I was thinking just this morning, “Maybe if I had another piece of writing to work on in the afternoons after I’ve done my work in the library . . . ” Then, of course, I thought, “This river story is going to mean another revision, and probably another after that.” That fantastic work would keep my head from flying around too much in the afternoon after I finished working through my very sorry whatever-strikes-me-at-the-time research method in the morning. Particularly afternoons when I want to just write. Period.
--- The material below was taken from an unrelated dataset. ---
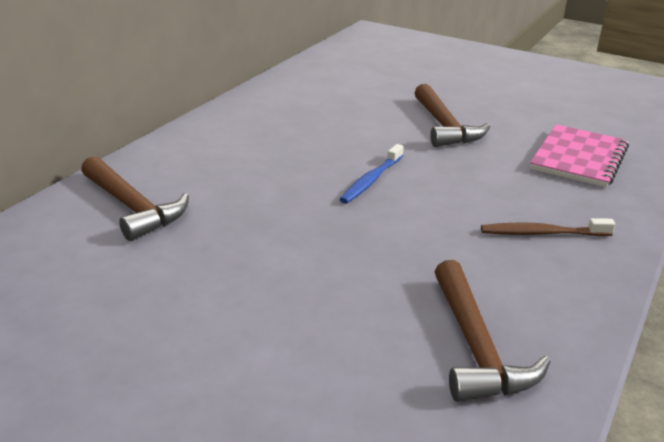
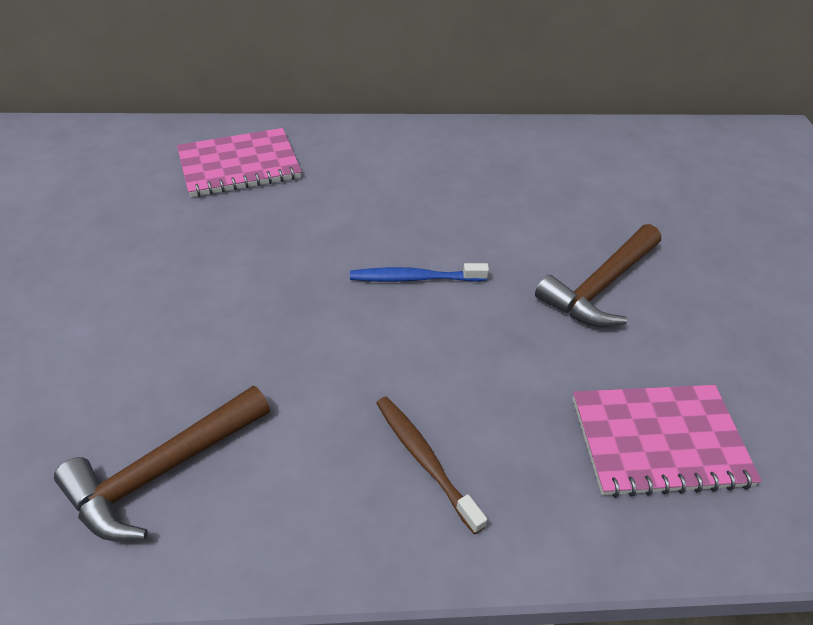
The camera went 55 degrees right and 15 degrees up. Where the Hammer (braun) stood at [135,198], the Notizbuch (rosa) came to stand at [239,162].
I will also use afternoons and weekends to read whatever I want for pleasure and joy. (Just this weekend, I swallowed, nearly whole, The Martian Chronicles, a book I love and haven’t read for thirty years. A fact made all the more salient in that I am not fan of a sci-fi.) I lost the delight of reading as an end to itself during the Master’s coursework and didn’t get it back for years. I lost it again during the doctoral coursework and have only been able to pick it up again in the last several weeks.
The afternoons, then, I don’t feel like reading or writing, I will work in my welding certifications, getting ready for classes this Fall, and taking pictures and making prints for my first show in September. (Yee-haw!)
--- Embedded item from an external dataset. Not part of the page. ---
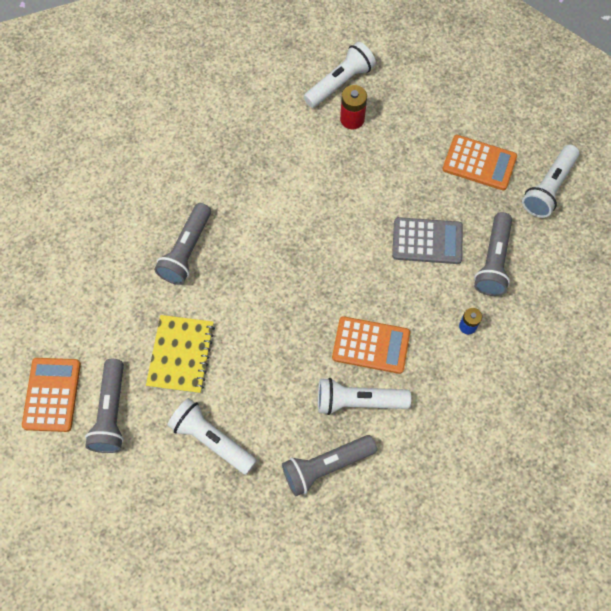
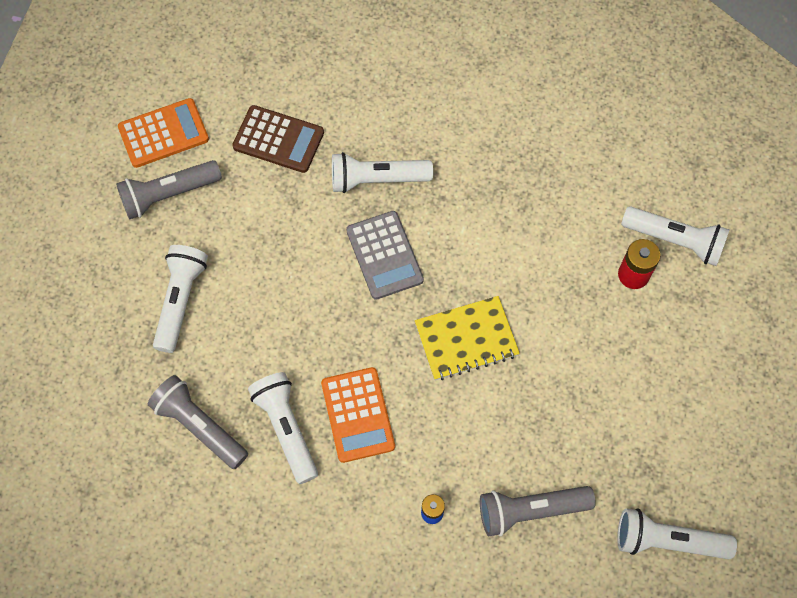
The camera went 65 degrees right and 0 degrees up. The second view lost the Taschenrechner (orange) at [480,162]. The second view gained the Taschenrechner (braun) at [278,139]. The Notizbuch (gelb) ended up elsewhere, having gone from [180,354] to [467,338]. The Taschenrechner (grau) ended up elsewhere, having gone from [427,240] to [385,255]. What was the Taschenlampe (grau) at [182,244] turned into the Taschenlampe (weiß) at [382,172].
So, I guess, I’ve decided to accept myself as an artist and writer, in addition to being a common laborer. I look back and realize I’ve been living this life for a long time now but haven’t allowed myself the luxury of saying so.
Thus, your E-mail arrives as a welcome and happy confirmation of past effort that diminishes my ability to doubt my present and future endeavor. It would be very easy for me to lose perspective on the (non) seriousness of the dissertation and fall into a cycle of working harder, being less satisfied with the results, working harder, getting less done, working harder, etc. . . . and winding up back in the hospital for more long talks with doctors, psychologists, and caseworkers. That’s why having my book to work through again is a real help and great thing for me.
I temper all this with the knowledge that the river book is hardly off the ground and we are at the start of a longer process that doesn’t have a firm conclusion until I’m hawking the book at library talks and as a Barnes and Noble stoolie.
I suppose, if I had put this E-mail into the few words it really should have been, I would have written:
I’m glad you took the effort to read my work and liked the book. I’m overjoyed to have direction and the work of revision in front of me. My writing, while an individual artistic and creative exertion, needs the perspective that makes it more than effort at telling people about what a solipsist I can be. I can’t tell you how much I appreciate your energy and fine eye, even if this book doesn’t wind up making it to the bookshelves .
Which it will. I can do this. If I have any confidence at all, it is in my ability to do this.